● **本文**:
英語が聞き取れない原因は発音にあった?日本人がつまずく5大弱点と克服法
英語が聞き取れない最大の原因は、実は「自分がその音を正しく発音できないから」です。人間の脳は、自分が知らない音、発音できない音を正しく認識しにくいという特性があります。この記事では、L/R、TH、can/can’tなど、多くの日本人がつまずきやすい5つの「音の壁」を乗り越え、リスニング力と発音を劇的に改善する具体的なトレーニング法を徹底解説します。

なぜあなたの英語は聞き取れないし、通じないのか?
「単語も文法も一通り勉強したはずなのに、ネイティブの会話が全く聞き取れない…」「勇気を出して話してみても、何度も聞き返されて自信をなくした…」こんな経験はありませんか?
多くの日本人学習者が「リスニング力がないからだ」「語彙力が足りないからだ」と考えがちですが、問題の根っこはもっと深い場所にあるかもしれません。それが、「発音」です。
私たちは、学校教育で「カタカナ英語」というフィルターを通して英単語の音を覚えてきました。しかし、実際の英語の音は、カタカナとは似ても似つかないものがほとんどです。自分が思い込んでいる音と、実際にネイティブが発している音に大きなギャップがあるため、脳がそれを同じ単語として認識できず、「聞き取れない」という現象が起こるのです。
逆に言えば、自分が正しく発音できるようになれば、脳はその音を正しく認識できるようになり、リスニング力は飛躍的に向上します。この記事では、英語が聞き取れない根本原因である日本人の発音の弱点を克服し、「通じる発音」と「聞き取れる耳」を同時に手に入れるための具体的な方法をご紹介します。
日本人がつまずく「音の壁」5選と具体的な克服トレーニング
ここからは、特に多くの日本人が苦手とする5つの「音の壁」と、その具体的な乗り越え方を解説します。一つひとつ、自分の口と耳で確認しながら読み進めてみてください。

● **提示資料**:
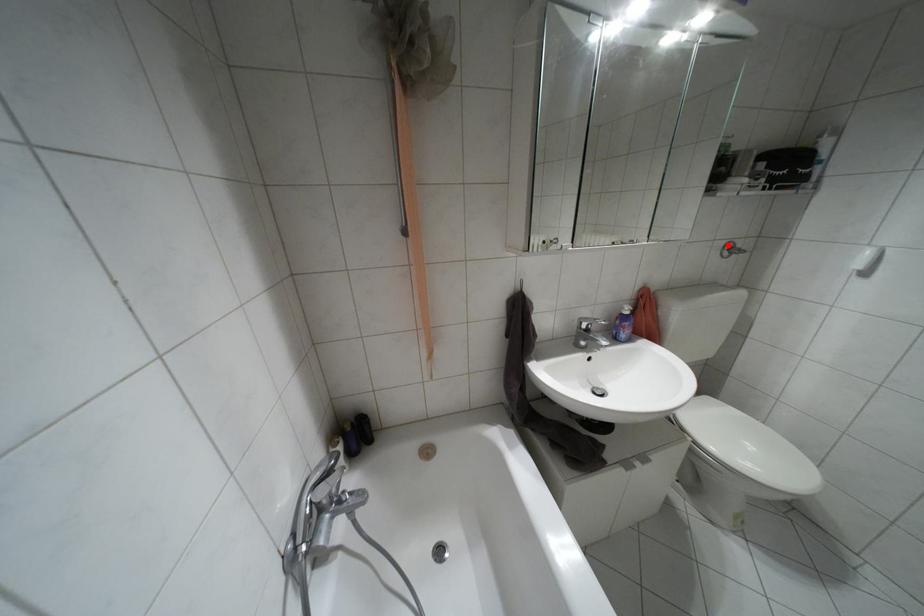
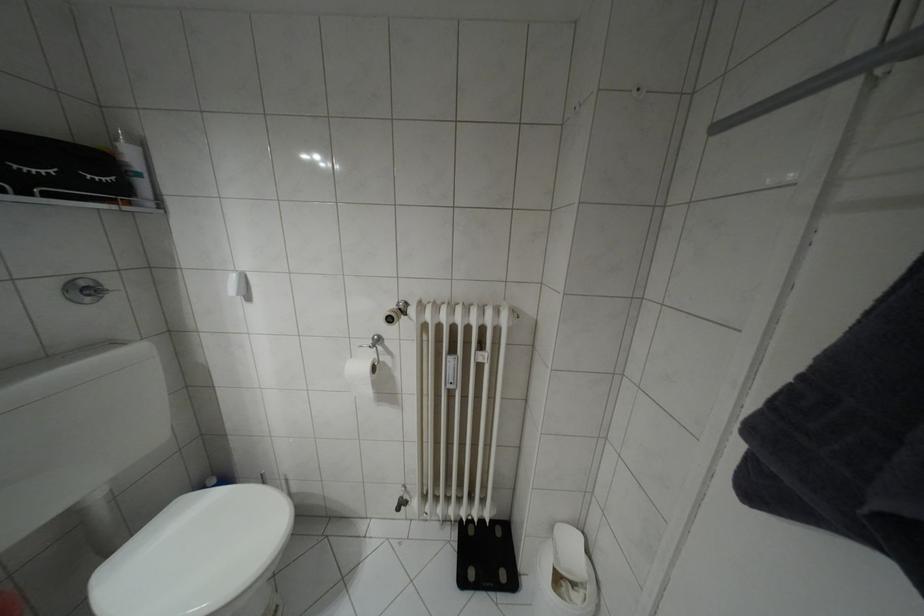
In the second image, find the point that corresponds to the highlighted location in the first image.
...
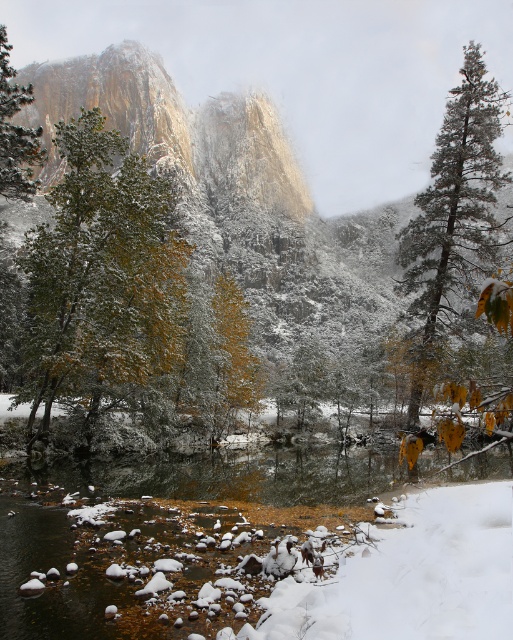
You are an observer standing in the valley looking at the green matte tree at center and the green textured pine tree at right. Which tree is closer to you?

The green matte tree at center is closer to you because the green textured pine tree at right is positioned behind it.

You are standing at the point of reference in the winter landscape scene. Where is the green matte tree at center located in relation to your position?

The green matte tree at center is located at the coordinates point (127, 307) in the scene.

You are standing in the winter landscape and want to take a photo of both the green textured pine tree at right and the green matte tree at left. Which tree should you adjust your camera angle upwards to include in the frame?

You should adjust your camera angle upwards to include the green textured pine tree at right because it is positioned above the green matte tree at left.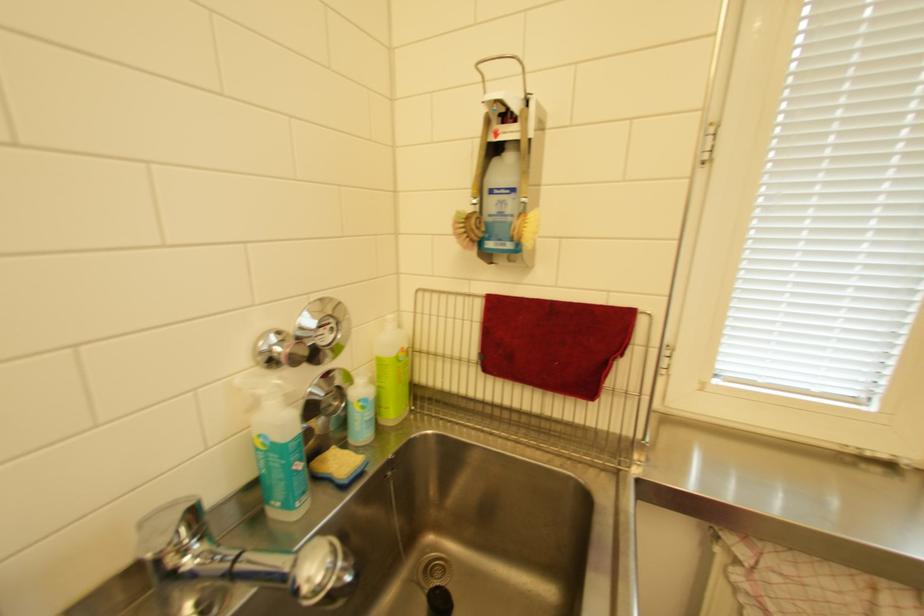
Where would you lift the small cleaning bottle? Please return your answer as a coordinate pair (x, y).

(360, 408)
...
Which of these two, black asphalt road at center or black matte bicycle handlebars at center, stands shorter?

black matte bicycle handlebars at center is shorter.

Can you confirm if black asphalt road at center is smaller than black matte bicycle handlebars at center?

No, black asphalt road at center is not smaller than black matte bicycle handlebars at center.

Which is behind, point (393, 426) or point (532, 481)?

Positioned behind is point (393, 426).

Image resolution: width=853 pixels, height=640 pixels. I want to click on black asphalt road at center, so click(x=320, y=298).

● **課題一覧**:
**A.** 英語の発音に関する記事について、次の問いに答えよ。
(i) 英語が聞き取れない最大の原因は何だとされているか。
(ii) 学校教育で英単語の音を覚える際に通してきたフィルターは何と呼ばれているか。
(iii) 記事が取り上げる「音の壁」はいくつか。
**B.** 英語の発音に関する記事の中で、日本人がつまずきやすい「音の壁」として名前が挙げられているものをすべて書き出せ。
**C.** 英語の発音に関する記事を、最後の文のあとから書き進めてください。

● **解答**:
**A.**
(i) 自分がその音を正しく発音できないこと
(ii) カタカナ英語
(iii) 5つ

**B.** L/R、TH、can/can't

**C.**
壁①:永遠の課題「L」と「R」- 舌の動きが全てを決める
まず最初の壁は、誰もが一度は悩む `L` と `R` の違いです。これを曖昧にしていると、`rice`(米)を頼んだつもりが `lice`(シラミ)に聞こえてしまう、なんて恐ろしい事態も起こりかねません。ポイントは舌の使い分けです。
正しい発音のコツ
`L` と `R` の発音の違いは、舌の先の位置だけで決まります。以下の表で違いを明確にイメージしましょう。
L の発音 | R の発音 | |
---|---|---|
舌の先の位置 | 上の歯の付け根の裏側にしっかりつける。「ル」と発音する瞬間に舌を弾く。 | 口の中のどこにもつけない。舌を少し奥に引き、喉の奥から「ゥ」と唸るように音を出す。 |
口の形 | 日本語の「ラリルレロ」に近い形でOK。 | 唇を少し丸めて突き出すと音が出やすい。 |
練習単語 | light, play, glass, feel | right, pray, grass, fear |
この英語のLとRの違いを意識して、鏡を見ながら舌の動きを確認するのが効果的です。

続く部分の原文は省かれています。